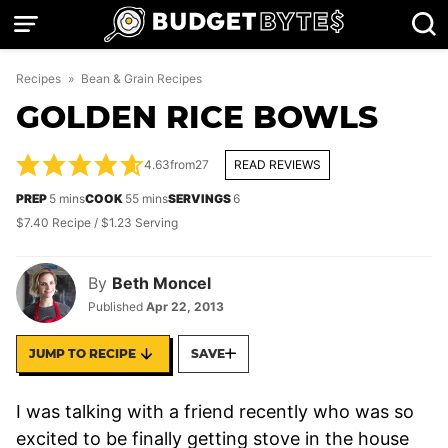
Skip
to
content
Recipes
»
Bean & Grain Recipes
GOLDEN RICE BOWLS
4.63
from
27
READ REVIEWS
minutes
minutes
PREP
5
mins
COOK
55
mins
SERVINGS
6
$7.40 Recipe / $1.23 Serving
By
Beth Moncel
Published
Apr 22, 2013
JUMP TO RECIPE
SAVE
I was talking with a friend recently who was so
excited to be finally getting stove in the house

==============================

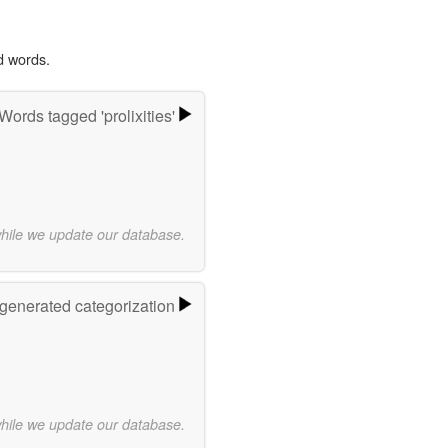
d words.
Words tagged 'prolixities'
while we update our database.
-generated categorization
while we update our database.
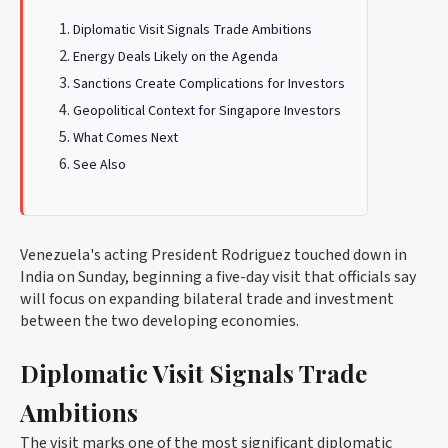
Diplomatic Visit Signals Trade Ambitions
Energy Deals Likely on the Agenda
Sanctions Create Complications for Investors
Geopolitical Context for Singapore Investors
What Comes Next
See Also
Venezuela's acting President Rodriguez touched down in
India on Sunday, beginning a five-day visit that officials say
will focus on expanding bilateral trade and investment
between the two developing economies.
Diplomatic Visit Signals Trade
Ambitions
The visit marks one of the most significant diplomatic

==============================

:: What needs to be done ::
Print the stretch of the items above from the line that contains "Diplomatic Visit Signals Trade Ambitions" through the line that contains "India on Sunday, beginning", reproducing each line unchanged.

:: Solution to this task ::
Diplomatic Visit Signals Trade Ambitions
Energy Deals Likely on the Agenda
Sanctions Create Complications for Investors
Geopolitical Context for Singapore Investors
What Comes Next
See Also
Venezuela's acting President Rodriguez touched down in
India on Sunday, beginning a five-day visit that officials say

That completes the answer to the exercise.